Immigration enforcement in America has taken a wrong turn. It’s at once heartless, punitive and lazy. Heartless because it tears apart families; punitive because California, which dared to confront cruel inequities by becoming a symbolic “sanctuary” state, is being prioritized; lazy because ICE agents appear to be going after the easiest targets.

ICE says it’s targeting undocumented immigrants who are a danger to national security, but its own figures show the truth. The real spike in arrests are of immigrants without any criminal record - people buying a cup of coffee or checking on their immigration paperwork. In the last quarter of 2017, the number of non-criminal deportees hit 13,548 - nearly triple from the same three months in 2016.

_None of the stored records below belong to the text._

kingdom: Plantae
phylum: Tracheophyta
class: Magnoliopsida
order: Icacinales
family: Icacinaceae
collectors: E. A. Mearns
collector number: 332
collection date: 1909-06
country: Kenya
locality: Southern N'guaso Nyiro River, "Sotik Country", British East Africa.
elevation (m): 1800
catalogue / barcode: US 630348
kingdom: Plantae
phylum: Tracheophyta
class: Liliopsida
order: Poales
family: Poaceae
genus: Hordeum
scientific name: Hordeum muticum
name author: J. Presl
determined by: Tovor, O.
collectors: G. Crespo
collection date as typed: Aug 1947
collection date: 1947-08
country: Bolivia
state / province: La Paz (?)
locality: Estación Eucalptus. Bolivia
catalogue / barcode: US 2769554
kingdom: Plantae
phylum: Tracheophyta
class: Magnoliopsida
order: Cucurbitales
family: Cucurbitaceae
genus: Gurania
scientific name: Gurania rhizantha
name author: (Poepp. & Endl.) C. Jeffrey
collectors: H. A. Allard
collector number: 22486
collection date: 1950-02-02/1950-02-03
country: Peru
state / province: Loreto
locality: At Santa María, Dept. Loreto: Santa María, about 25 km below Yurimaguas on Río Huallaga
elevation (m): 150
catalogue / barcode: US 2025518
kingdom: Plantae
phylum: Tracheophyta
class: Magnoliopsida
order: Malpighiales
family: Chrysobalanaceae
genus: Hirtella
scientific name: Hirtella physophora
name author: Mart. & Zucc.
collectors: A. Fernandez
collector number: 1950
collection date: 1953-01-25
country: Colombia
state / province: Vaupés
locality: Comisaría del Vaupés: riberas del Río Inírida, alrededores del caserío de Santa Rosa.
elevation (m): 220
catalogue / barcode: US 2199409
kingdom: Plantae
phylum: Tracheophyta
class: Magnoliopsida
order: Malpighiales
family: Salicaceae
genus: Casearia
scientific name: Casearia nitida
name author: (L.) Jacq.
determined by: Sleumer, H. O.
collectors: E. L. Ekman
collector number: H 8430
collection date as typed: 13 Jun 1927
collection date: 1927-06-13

Then there’s the Deferred Action for Childhood Arrivals dilemma. Every time a common-sense solution is proposed - by Republicans, Democrats or both - Trump makes sure xenophobes in Congress kill it. He sees Dreamers as bargaining chips for his ego wall and a means to end the very immigration policies that allowed his in-laws to come to America.

After ICE threatened 22 people whose right to work was protected under DACA, a federal judge ruled the action “arbitrary and irrational” as it deprived residents of their right to earn a living without a hearing. The U.S. Supreme Court was right to reject Trump’s request for a quick ruling so he could more rapidly start deporting the Dreamers - including roughly 12,000 in Merced, Stanislaus and San Joaquin counties. The delay isn’t a permanent fix - much less a path to citizenship - but it keeps Dreamers safe from deportation until the end of 2018.

Congress has been useless. Rep. Jeff Denham has been willing to work toward a compromise, but his efforts have gone nowhere. A bill introduced by 20 Democrats and 20 Republicans is stuck in a committee. We still believe Dreamers would be better served if Denham joined two other Republicans and signed a discharge petition to force an up-or-down vote on the House floor.

Some conservatives blame the FBI for ignoring the Florida shooter to prioritize other, less-important crimes. But when ICE goes after people with a coffee addiction rather than more serious criminals, those same people applaud.

Immigration is a deeply divisive issue, and an example of an America that has lost its way.